Okay, if there’s any single thing I can say about Catherine Lundoff’s collection Out of This World: Queer Speculative Fiction Stories, it’s this: the stories go in so many different directions, both narratively and within the larger descriptor of ‘speculative fiction,’ but they always do it in a very queer way and a very clever way. “Beauty” is a perfect example of this, a story that could have been, on the surface, a simpler fantasy setting with a simpler story about a potential arranged marriage between two families in neighbouring kingdoms, and an attraction on the part of the youngest brother and the suitor who has come to claim his eldest sister as a bride.
Instead? Instead we get deep world-building about previous kingdoms which have fallen, a hidden heir to the throne of said kingdom, mystical powers and an entire empire of vampires, familial betrayals and attempted murders, and a bloody coup. Oh, and some damned sexy erotic components, too, full of peril and sensual enticements from dark creatures who could end the princeling in question if they give into their lusts too much. The shifts in this story come in regular beats, nudging the story through layers of greater tension and higher stakes bit by bit, and the payoff is wonderful.

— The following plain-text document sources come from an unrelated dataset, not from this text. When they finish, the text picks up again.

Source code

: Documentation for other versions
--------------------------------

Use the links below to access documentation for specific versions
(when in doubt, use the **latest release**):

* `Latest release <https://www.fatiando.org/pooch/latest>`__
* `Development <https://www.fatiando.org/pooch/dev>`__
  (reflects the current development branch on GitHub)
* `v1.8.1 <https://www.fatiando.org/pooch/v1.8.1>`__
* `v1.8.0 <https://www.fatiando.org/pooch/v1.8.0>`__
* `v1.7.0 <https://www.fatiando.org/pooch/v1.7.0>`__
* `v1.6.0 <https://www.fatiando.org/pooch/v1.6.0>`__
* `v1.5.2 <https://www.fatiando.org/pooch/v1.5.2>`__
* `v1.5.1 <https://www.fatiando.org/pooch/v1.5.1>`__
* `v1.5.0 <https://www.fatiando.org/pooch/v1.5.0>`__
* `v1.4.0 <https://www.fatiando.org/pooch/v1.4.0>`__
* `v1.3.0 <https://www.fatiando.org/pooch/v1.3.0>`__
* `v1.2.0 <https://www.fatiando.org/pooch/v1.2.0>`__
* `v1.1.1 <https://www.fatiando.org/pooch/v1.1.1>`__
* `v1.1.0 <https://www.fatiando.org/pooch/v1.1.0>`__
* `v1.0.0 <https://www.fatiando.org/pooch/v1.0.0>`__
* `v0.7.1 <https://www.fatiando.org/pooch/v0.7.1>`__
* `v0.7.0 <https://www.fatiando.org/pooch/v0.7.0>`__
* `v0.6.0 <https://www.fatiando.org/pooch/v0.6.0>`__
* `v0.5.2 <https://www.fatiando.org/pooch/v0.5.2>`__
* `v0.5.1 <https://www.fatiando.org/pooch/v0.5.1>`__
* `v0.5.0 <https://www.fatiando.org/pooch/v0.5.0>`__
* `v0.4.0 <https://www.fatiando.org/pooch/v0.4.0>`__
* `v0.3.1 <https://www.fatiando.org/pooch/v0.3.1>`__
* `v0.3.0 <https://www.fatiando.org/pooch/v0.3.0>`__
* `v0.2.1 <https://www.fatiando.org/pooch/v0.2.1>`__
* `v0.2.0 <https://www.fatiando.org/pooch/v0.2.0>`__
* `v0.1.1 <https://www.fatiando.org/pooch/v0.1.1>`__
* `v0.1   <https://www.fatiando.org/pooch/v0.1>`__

I’ve said this more than a few times in this collection already, but I’d happily revisit this world, and I’d definitely like to learn what happened after the (albeit very hot) semi-ambiguousness of part of the ending. And, as I was lucky enough to touch base with Lundoff before I got into this collection, I got to ask her where the stories came from, and this was the answer for “Beauty.”:
This is a different version of a story that I originally wrote for a yaoi novella anthology. I had fun playing with vampires and yaoi for this one!
(Well hey, look at that, I’m 2/3 of the way through the year! This project, reviewing a short story or novella or novelette every day for a year has been a great ride thus far, but I have to admit the goal of reducing my already high piles of anthologies and collections was totally not achieved. If anything, I’ve bought more collections and anthologies, but is anyone really surprised?)